▶ _Data shown_
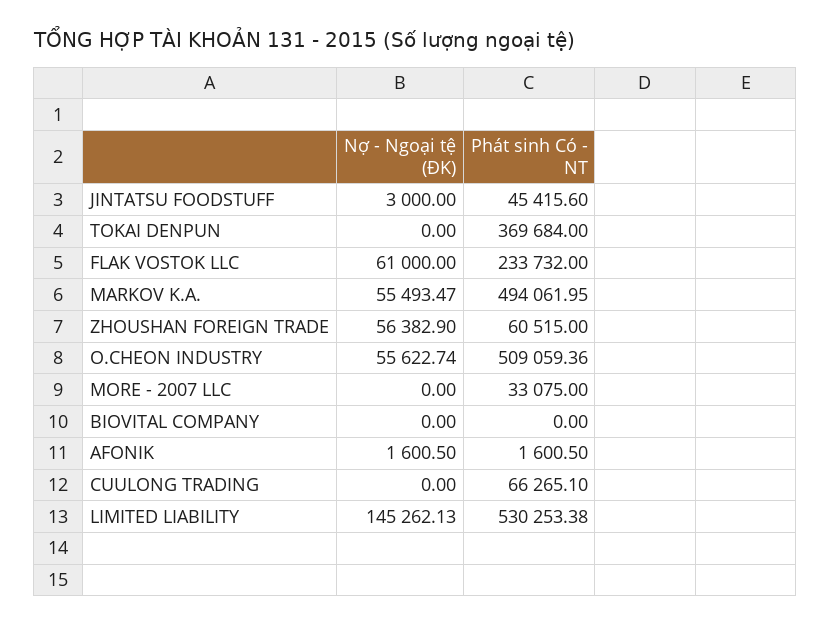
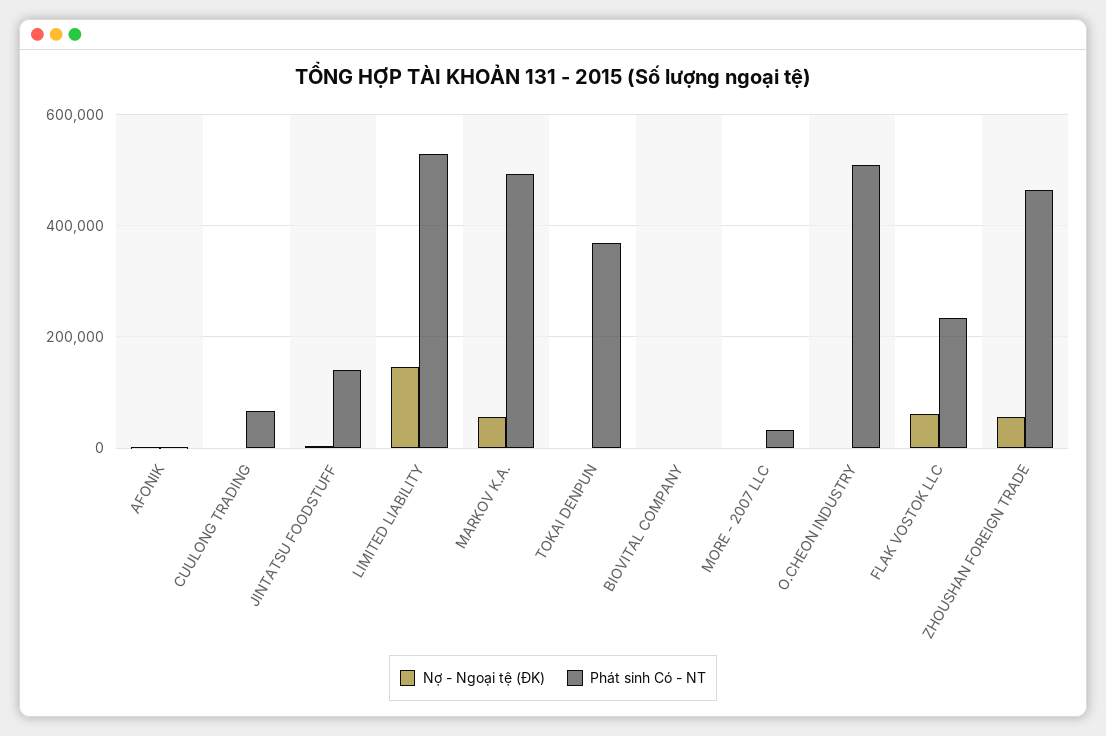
  {
    "Nợ - Ngoại tệ (ĐK)": {
      "JINTATSU FOODSTUFF": 3000,
      "TOKAI DENPUN": 0,
      "FLAK VOSTOK LLC": 61000,
      "MARKOV K.A.": 55493.47,
      "ZHOUSHAN FOREIGN TRADE": 56382.9,
-     "O.CHEON INDUSTRY": 55622.74,
+     "O.CHEON INDUSTRY": 0,
      "MORE - 2007 LLC": 0,
      "BIOVITAL COMPANY": 0,
      "AFONIK": 1600.5,
      "CUULONG TRADING": 0,
      "LIMITED LIABILITY": 145262.13
    },
    "Phát sinh Có - NT": {
-     "JINTATSU FOODSTUFF": 45415.6,
+     "JINTATSU FOODSTUFF": 140000,
      "TOKAI DENPUN": 369684,
      "FLAK VOSTOK LLC": 233732,
      "MARKOV K.A.": 494061.95,
-     "ZHOUSHAN FOREIGN TRADE": 60515,
+     "ZHOUSHAN FOREIGN TRADE": 460000,
      "O.CHEON INDUSTRY": 509059.36,
      "MORE - 2007 LLC": 33075,
      "BIOVITAL COMPANY": 0,
      "AFONIK": 1600.5,
      "CUULONG TRADING": 66265.1,
      "LIMITED LIABILITY": 530253.38
    }
  }

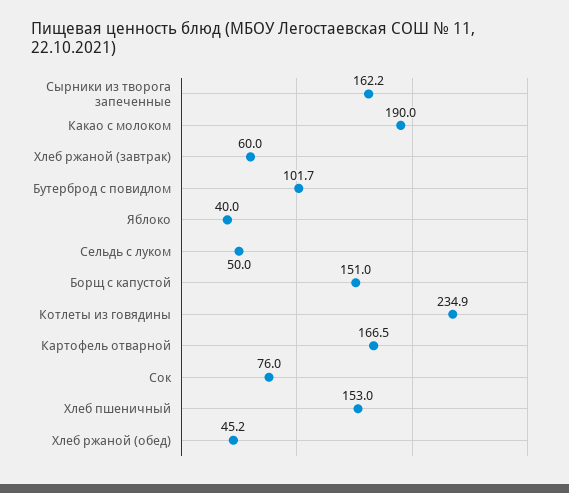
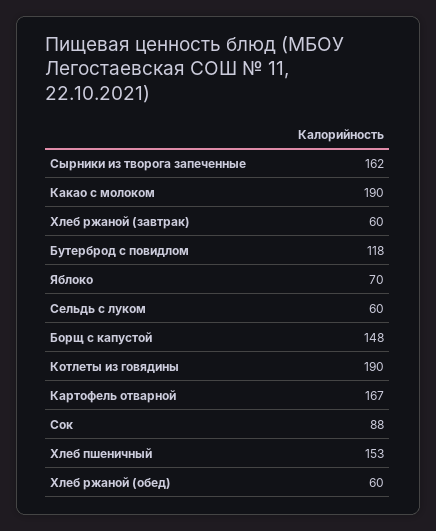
  {
    "Сырники из творога запеченные": 162.2,
    "Какао с молоком": 190,
    "Хлеб ржаной (завтрак)": 60,
-   "Бутерброд с повидлом": 101.7,
+   "Бутерброд с повидлом": 118,
-   "Яблоко": 40,
+   "Яблоко": 70,
-   "Сельдь с луком": 50,
+   "Сельдь с луком": 60,
-   "Борщ с капустой": 151,
+   "Борщ с капустой": 148,
-   "Котлеты из говядины": 234.9,
+   "Котлеты из говядины": 190,
    "Картофель отварной": 166.5,
-   "Сок": 76,
+   "Сок": 88,
    "Хлеб пшеничный": 153,
-   "Хлеб ржаной (обед)": 45.2
+   "Хлеб ржаной (обед)": 60
  }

▶ _Problem description_
In the entries above, find each line with the word "MARKOV" and copy it.

▶ _Output below_
      "MARKOV K.A.": 55493.47,
      "MARKOV K.A.": 494061.95,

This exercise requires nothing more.